Why Moving Feels Layered

Moving isn’t just about boxes and addresses. It’s layered — with memories, routines, hopes and the quiet disorientation of starting over.

Moving is more than just logistical. It’s disorienting because it’s layered.

Logistics are difficult enough to handle during a move. Since moving yesterday, I suspect I’ll be looking for my nasal spray, extra charging cords and socks all weekend. Not to mention my work files, bills and various handouts I brought home from a writers’ conference a couple of weeks ago.

That’s the obvious part of moving – the practical work. Packing boxes. Changing addresses. Contacting utility companies. Finding your underwear.

But under the practical layer are the relational, memory, identity and emotional ones. You carry your history, memories, expectations, hopes and unfinished stories into a new setting – all at the same time.

That becomes obvious when you start packing.

You are forced to touch artifacts from different phases of your life – old journals, clothes and photos. A recent breakup journal might lie next to old concert tickets. Those bump up against photos of friends and loved ones who are no longer alive.
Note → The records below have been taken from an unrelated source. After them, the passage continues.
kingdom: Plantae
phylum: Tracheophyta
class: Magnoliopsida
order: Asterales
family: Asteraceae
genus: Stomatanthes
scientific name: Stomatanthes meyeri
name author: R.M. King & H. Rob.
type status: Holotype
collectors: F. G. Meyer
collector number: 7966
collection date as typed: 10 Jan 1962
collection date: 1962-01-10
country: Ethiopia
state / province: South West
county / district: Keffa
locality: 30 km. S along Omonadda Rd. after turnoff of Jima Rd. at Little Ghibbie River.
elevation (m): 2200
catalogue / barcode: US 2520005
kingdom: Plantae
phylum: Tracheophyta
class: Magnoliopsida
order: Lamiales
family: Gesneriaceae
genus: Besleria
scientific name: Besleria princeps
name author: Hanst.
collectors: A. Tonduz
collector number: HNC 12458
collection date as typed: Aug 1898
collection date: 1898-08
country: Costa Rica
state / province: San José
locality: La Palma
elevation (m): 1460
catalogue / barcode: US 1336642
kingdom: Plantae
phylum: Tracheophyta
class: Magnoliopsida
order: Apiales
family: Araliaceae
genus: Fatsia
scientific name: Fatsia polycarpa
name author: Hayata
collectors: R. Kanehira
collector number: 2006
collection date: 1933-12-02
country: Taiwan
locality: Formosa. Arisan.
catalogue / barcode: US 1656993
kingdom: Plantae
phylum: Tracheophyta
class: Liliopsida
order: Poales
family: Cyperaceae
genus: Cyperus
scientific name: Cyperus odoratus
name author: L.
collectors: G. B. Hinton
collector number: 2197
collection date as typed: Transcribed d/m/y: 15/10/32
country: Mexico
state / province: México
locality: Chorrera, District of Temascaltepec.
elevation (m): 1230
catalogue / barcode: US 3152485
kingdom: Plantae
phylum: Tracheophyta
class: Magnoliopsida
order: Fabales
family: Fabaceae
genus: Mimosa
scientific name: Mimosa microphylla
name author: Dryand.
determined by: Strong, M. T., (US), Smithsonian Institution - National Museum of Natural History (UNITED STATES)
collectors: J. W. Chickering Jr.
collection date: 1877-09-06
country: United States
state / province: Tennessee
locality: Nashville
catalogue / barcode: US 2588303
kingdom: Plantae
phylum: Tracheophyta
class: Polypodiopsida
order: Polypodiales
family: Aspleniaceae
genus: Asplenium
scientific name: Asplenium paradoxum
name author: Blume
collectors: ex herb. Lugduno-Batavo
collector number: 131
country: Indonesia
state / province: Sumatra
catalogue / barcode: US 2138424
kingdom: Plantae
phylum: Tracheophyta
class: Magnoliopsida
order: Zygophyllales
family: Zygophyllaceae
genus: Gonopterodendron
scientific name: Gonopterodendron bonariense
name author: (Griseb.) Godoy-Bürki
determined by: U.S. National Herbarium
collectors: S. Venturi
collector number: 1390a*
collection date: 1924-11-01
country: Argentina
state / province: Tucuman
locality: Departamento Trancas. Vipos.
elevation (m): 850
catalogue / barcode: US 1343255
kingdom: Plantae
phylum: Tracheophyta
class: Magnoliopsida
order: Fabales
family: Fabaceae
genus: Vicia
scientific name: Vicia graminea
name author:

A shirt from a season of life you barely remember. A note tucked inside a book. A receipt from a place that doesn’t even exist anymore.

Moving gathers all those scattered fragments and puts them in one room, or sometimes, even the same box.

The disorienting part isn’t just wondering where your socks ended up. It speaks to who you are in a new home.

When you live in a neighborhood for a while, the environment and neighbors become familiar. You know their routines, their vehicles and what to expect. You know what time the kids get home from school, when the parking lot at the apartment complex might fill up and which neighbor likes to chitchat.

Moving to a new neighborhood means giving all that up and leaning into discomfort. Who did we move next to? What noises will wake us up? What routines will become familiar?

As we visited the new house over the last few weeks, we noticed the neighbors across the street like to sit outside. And one of the residents in that home is an elderly woman. That gives me high hopes, given that Clarissa and I will still have both of our mothers with us at the new house.

My mom is 90 years old now, and she’s prone to disorientation due to change, but maybe … just maybe our two mothers and the woman across the street can become friendly. It would certainly be a bonus.

But that’s the thing about carrying hopes into a new place. You have no idea how things will turn out.

Maybe that’s why moving feels heavier than it should. You aren’t just carrying boxes into a new house. You’re carrying the life you’ve built and trusting it can bear fruit in a new place.